Remove Duplicate Records Using SSIS Step by Step
It is very easy task to remove the duplicate rows from the
table using SSIS package. To remove the duplicate records in SSIS there are multiple ways and I am using SORT
transformation. Below I am showing you a simple example for removing the
duplicates.
Go to the BIDS >> choose new project >> choose
Integration Service Project >> give your package name and press OK button.
Now inside the Toolbox from Control flow item select the Data Flow Task
and drag and drop into design area.
Rename the Data Flow Task.
Double click on Data Flow Task OR Right Click on Data Flow Task
and choose edit.
Inside the Data Flow Task choose OLEDB Data Source and Drag and
drop it into design area.
Rename it.
Double click on OLEDB Data Source.
OLEDB Data Source Editor
will open. Now click on NEW button.
Again a new Editor
will open here we again click on NEW button to configure the connection from
the Database.
Here we create connection to Database.

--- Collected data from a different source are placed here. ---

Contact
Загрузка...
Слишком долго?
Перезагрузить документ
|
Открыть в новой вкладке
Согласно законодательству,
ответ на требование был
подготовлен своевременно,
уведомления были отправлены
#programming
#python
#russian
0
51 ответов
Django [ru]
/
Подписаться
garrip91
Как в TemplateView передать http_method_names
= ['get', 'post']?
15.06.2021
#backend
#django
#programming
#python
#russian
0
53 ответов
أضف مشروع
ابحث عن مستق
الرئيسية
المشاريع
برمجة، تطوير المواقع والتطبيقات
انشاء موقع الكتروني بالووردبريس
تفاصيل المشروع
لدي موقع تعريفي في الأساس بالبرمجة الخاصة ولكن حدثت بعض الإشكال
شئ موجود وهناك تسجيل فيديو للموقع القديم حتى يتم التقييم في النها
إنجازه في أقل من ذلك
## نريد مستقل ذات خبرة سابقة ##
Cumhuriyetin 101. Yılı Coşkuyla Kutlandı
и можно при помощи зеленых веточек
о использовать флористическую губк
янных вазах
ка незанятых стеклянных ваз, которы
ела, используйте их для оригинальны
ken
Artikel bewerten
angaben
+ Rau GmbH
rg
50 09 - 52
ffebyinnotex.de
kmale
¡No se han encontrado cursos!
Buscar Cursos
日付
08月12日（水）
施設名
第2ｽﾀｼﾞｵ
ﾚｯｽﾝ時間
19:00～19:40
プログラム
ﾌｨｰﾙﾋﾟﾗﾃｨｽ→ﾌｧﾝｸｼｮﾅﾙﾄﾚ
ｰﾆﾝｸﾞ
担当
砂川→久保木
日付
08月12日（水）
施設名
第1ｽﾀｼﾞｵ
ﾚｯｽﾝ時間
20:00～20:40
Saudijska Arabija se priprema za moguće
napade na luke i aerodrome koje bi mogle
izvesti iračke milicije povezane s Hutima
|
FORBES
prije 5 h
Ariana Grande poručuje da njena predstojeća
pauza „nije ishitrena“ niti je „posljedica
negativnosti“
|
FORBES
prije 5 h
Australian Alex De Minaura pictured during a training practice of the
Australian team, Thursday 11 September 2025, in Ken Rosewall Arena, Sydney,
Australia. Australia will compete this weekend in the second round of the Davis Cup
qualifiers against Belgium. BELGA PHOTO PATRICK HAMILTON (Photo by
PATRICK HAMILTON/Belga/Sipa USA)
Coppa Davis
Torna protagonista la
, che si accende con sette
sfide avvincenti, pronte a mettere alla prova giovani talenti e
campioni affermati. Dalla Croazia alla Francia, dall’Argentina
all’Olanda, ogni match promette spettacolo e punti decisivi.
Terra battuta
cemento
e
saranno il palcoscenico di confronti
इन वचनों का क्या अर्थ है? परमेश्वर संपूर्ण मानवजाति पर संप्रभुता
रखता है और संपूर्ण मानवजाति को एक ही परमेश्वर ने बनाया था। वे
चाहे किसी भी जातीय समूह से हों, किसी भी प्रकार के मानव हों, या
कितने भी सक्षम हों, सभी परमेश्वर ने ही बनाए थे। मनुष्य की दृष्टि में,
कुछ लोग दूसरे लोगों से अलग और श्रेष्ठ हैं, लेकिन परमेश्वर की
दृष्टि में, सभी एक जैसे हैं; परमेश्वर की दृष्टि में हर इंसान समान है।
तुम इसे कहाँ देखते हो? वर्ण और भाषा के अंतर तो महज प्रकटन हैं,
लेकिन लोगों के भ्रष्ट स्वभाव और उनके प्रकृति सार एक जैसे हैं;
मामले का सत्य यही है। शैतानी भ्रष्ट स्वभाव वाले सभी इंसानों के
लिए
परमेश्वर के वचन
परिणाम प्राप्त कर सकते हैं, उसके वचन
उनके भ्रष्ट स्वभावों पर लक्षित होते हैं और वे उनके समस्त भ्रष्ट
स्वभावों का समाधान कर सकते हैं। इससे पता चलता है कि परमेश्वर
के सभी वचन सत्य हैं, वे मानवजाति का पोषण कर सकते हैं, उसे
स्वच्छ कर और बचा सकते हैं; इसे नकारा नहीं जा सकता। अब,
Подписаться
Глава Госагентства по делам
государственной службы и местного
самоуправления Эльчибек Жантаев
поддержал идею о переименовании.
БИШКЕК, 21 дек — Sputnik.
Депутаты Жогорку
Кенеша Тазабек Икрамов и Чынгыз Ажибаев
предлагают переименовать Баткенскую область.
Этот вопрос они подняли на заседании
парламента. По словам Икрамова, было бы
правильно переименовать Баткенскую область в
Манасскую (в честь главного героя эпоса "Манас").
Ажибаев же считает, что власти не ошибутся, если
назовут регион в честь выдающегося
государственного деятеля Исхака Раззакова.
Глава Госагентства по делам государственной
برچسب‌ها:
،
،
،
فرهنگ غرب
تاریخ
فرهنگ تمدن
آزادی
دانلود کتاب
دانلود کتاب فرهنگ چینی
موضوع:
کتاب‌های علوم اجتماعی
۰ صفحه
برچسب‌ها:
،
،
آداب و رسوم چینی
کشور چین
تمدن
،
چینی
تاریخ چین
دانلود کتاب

For this I am using AdventureWorks
Database So I use our local Server and Database AdventureWorks. After choosing
the Database just check that everything is ok or not by clicking Test Connection
button. If everything is ok then press OK button.
Click on Name of the Table or View and choose the table then
click on column to select the column.
Now choose the columns which you want to display and click
on OK.
Drag the SORT Transformation and double click on it for
configure.
Here enable the check box i.e. at the bottom of the
SORT Transformation to remove the
duplicate row and press OK.
Now you can choose any destination to load the data. I am
using derived column to show you the result.
Here Data Viewer Shows the output rows.